» **Prompt 1**
Output the lines of the listing from the line with "7. Identify the" through the final line of the listing as a JSON list of strings, one string per line, omitting blank lines.

» **Extracted text**
Severe weather outlook – forecast across Europe. This forecast features areas of organized severe weather with risk levels and severe weather threats across the European continent.


Valid: 13/07/2021 06 UTC – 14/07/2021 06 UTC
Issued by: Severe Weather Europe
Forecaster: Marko Korošec


A rather widespread severe weather is expected across parts of central Europe on Tuesday. In response to an enhanced upper-level forcing ahead of the emerging frontal system from the west, strongly unstable air mass combines with rather strong wind shear. Severe thunderstorms are expected.

The most intense severe storms are likely to develop along the southern Alpine flank and northern Italy where the best conditions for discrete supercells will exist. Those could bring very large hail, severe winds, and especially a huge amount of rainfall. Locally more than 150 mm could accumulate in less than 24 hours period.

For this reason, an MDT (moderate) risk has been issued to highlight the areas where the most robust and dangerous severe thunderstorms and potential flooding threats are likely to develop around the Alps on Tuesday. An ENH (enhanced) risk of severe thunderstorms exists over Germany.

Another area of interest is the SLGT risk across northeast France into parts of Benelux where excessive rainfall could enhance flooding threat in the wake of the upper low drifting east. Persistent heavy rainfall could cause flash floods.

Above: Video animation of the convective thunderstorm development across Europe from Tuesday morning into the early Wednesday morning, July 13th to 14th, 2021.

Weather forecast overview of the risk areas across Europe


severe weather outlook july 13th 2021 europe


Explanations for abbreviations (TSTM, SLGT, ENH, etc.)




The general weather pattern across Europe indicates a large and relatively deep upper-level low moving east across southern France with favorable large-scale forcing spreading towards the Alps. The low is affecting the weather across central Europe, parts of the Mediterranean and southwestern Europe.

To the west-northwest of it, a strengthening upper High is gradually expanding towards western Europe. While to the north and east, strong upper-level ridge is centered over the Baltic region, dominating much of the eastern and northern portions of the European continent.

[Dataset entries]
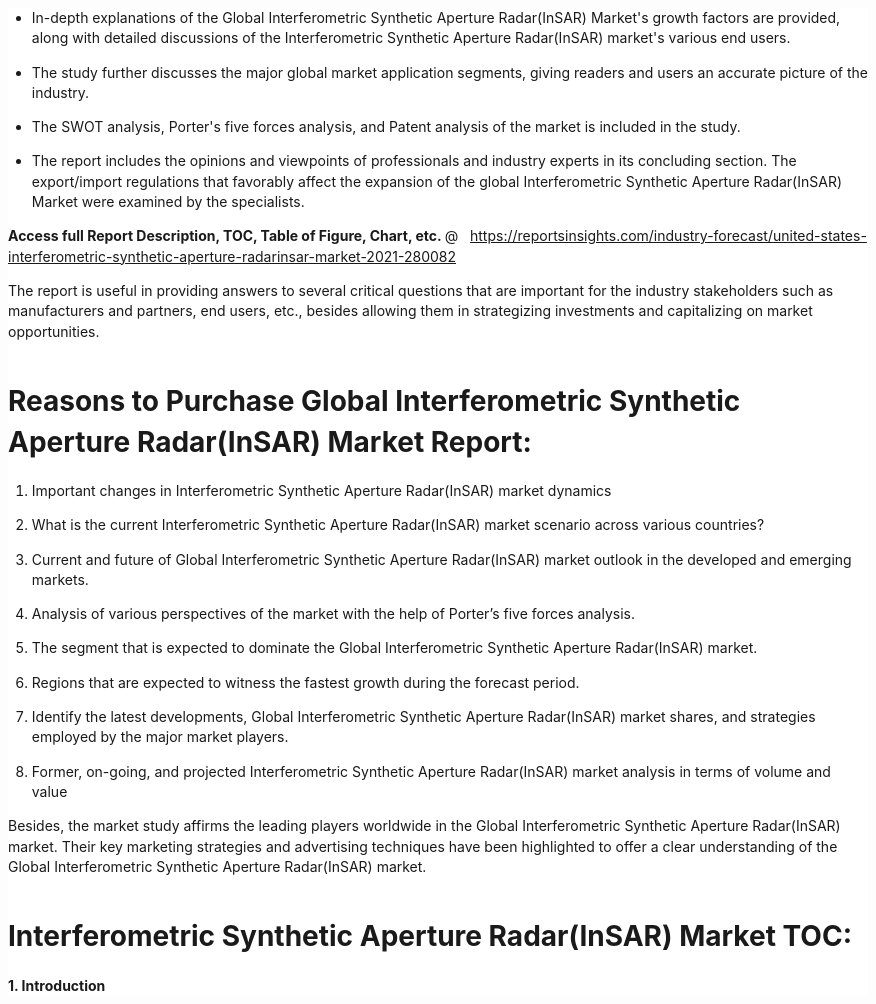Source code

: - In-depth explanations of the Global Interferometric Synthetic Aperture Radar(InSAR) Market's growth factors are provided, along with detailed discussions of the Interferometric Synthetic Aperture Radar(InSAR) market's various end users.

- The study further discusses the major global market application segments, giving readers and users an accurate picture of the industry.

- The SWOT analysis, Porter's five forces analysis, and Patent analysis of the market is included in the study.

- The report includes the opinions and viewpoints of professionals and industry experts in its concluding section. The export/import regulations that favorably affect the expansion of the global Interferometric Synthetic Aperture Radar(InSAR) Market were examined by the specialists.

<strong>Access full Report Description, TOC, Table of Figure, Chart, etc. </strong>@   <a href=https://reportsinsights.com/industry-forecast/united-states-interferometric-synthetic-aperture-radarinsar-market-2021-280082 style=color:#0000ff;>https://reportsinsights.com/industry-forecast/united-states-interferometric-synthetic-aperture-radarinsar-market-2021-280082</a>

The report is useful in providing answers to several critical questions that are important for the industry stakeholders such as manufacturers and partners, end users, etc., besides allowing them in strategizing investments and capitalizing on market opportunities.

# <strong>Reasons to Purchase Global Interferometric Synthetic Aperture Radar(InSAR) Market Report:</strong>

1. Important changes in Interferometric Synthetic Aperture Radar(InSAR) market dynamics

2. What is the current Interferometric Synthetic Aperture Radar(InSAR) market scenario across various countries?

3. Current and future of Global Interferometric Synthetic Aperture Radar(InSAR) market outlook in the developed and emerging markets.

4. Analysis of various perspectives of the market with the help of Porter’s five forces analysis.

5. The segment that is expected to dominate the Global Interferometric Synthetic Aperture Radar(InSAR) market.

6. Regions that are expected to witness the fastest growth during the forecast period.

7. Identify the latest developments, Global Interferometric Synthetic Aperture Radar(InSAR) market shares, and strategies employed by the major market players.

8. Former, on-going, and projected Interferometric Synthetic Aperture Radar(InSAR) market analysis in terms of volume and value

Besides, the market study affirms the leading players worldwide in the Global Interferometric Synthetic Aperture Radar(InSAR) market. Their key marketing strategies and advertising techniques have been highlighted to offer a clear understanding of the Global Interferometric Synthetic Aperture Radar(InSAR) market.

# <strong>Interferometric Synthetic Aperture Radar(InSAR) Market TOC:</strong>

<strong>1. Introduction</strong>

» **Prompt 2**
Write the next part of the European severe weather outlook, starting right after its final paragraph.

» **Exercise output 1**
[
  "7. Identify the latest developments, Global Interferometric Synthetic Aperture Radar(InSAR) market shares, and strategies employed by the major market players.",
  "8. Former, on-going, and projected Interferometric Synthetic Aperture Radar(InSAR) market analysis in terms of volume and value",
  "Besides, the market study affirms the leading players worldwide in the Global Interferometric Synthetic Aperture Radar(InSAR) market. Their key marketing strategies and advertising techniques have been highlighted to offer a clear understanding of the Global Interferometric Synthetic Aperture Radar(InSAR) market.",
  "# <strong>Interferometric Synthetic Aperture Radar(InSAR) Market TOC:</strong>",
  "<strong>1. Introduction</strong>"
]

» **Exercise output 2**
At the surface, a weak surface low is moving east across central Europe, with its center of Germany. A diffuse surface cold front is advancing east across the northern Mediterranean and the Alpine region, becoming the main focus for the weather evolution on Tuesday.



+++ Weather forecast for Alps, Italy, Austria, Slovenia, and Croatia +++



Highlighted severe weather threats:

  • Tornado potential: Medium
  • Maximum hail size: Up to 6 cm
  • Peak wind gusts: Up to 90 km/h
  • 24-hour rainfall: More than 150 mm

MDT/ENH risks have been issued for northern Italy, southern Switzerland, west-central Austria, west-central Slovenia into northwestern Croatia with threat for scattered to widespread severe thunderstorms capable of producing large to very large hail, severe winds, tornadoes and torrential rainfall with excessive amounts.

An eastward moving frontal system will begin producing convective activity through early Tuesday morning already while entering the Alpine region from southeastern France. Activity will gradually increase in coverage and intensity during the day, thanks to rather rapid increase of instability across northern Italy and the Adriatic Sea.

Above-normal Adriatic sea temperatures will provide high dewpoints to support 2000-2500 J/kg of MLCAPE into the Po valley and towards the southern Alpine flank. While favorable left-exit region aloft brings a lot of divergent flow and strong shear.

Thunderstorms should easily become severe, isolated to scaterred supercells are likely to form across the North Italian plains, moving towards the Alps. Storms will bring large to very large hail and severe winds, possibly also tornadoes given the high low-level instability and shear/helicity.

Closer to the Alps, training-cells effect will be possible and could lead to very heavy and torrential rainfall with high rainfall sums locally. More than 150 mm of rainfall will be possible within 24-hour period, across the whole southern Alpine flank. For this reason the MDT risk has been issued, to highlight areas with the most robust threat for dangerous flash floods.

SLGT risk has been issued for areas surrounding the MDT/ENH risks across the southern and northern Mediterranean and around the Alps with less coverage of severe weather.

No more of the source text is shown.